_DATA EXTRACTS_.
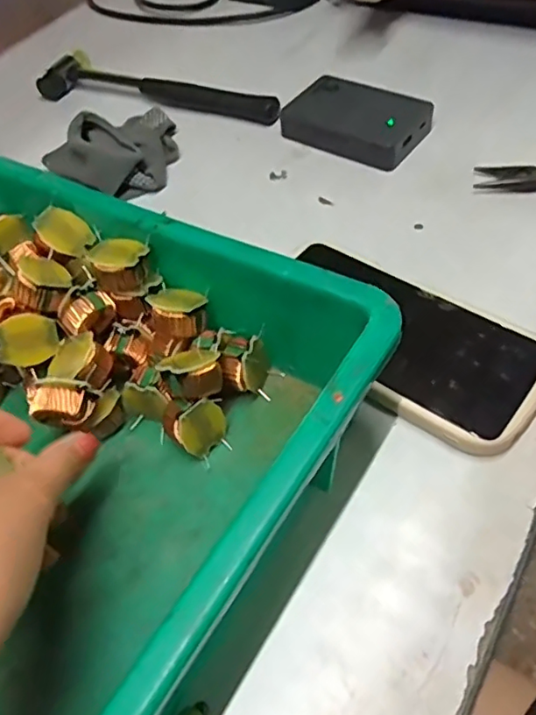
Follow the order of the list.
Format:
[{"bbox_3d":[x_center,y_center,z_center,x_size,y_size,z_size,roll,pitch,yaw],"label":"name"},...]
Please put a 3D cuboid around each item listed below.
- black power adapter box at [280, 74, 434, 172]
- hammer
[{"bbox_3d":[0.069,-0.188,0.452,0.114,0.024,0.073,34,63,27],"label":"black power adapter box"},{"bbox_3d":[-0.099,-0.248,0.519,0.241,0.019,0.052,14,56,16],"label":"hammer"}]

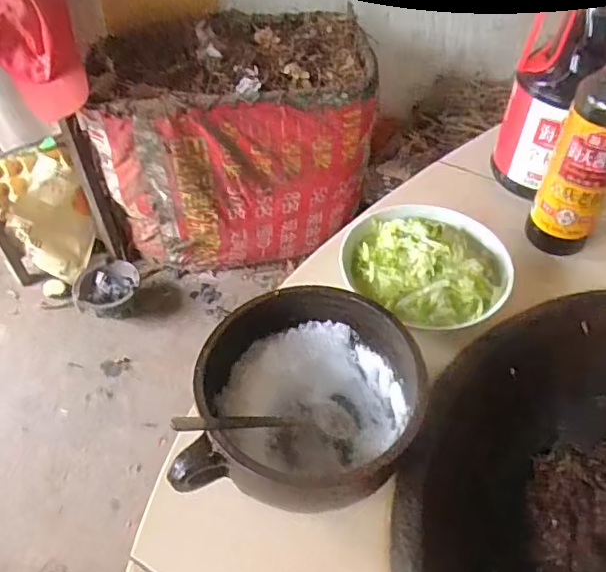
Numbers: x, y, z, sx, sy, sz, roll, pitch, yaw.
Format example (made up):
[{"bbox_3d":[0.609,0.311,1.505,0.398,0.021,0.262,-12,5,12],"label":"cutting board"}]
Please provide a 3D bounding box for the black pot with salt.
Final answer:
[{"bbox_3d":[0.002,0.087,0.438,0.154,0.090,0.152,0,49,0],"label":"black pot with salt"}]

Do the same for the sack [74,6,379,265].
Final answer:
[{"bbox_3d":[-0.177,-0.379,1.523,0.629,0.498,0.410,-7,49,-5],"label":"sack"}]

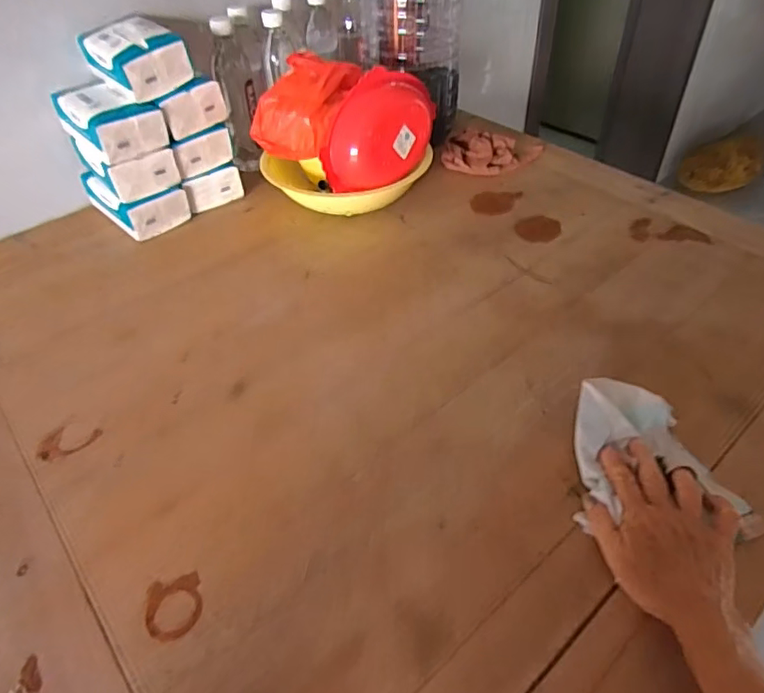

_AIM OF THE TASK_.
Pictures are to be left out while the lines from the beginning of the records through the line with "Format example (made" are copied word for word.

_SOLUTION TO THE PROBLEM_.
Follow the order of the list.
Format:
[{"bbox_3d":[x_center,y_center,z_center,x_size,y_size,z_size,roll,pitch,yaw],"label":"name"},...]
Please put a 3D cuboid around each item listed below.
- black power adapter box at [280, 74, 434, 172]
- hammer
[{"bbox_3d":[0.069,-0.188,0.452,0.114,0.024,0.073,34,63,27],"label":"black power adapter box"},{"bbox_3d":[-0.099,-0.248,0.519,0.241,0.019,0.052,14,56,16],"label":"hammer"}]

Numbers: x, y, z, sx, sy, sz, roll, pitch, yaw.
Format example (made up):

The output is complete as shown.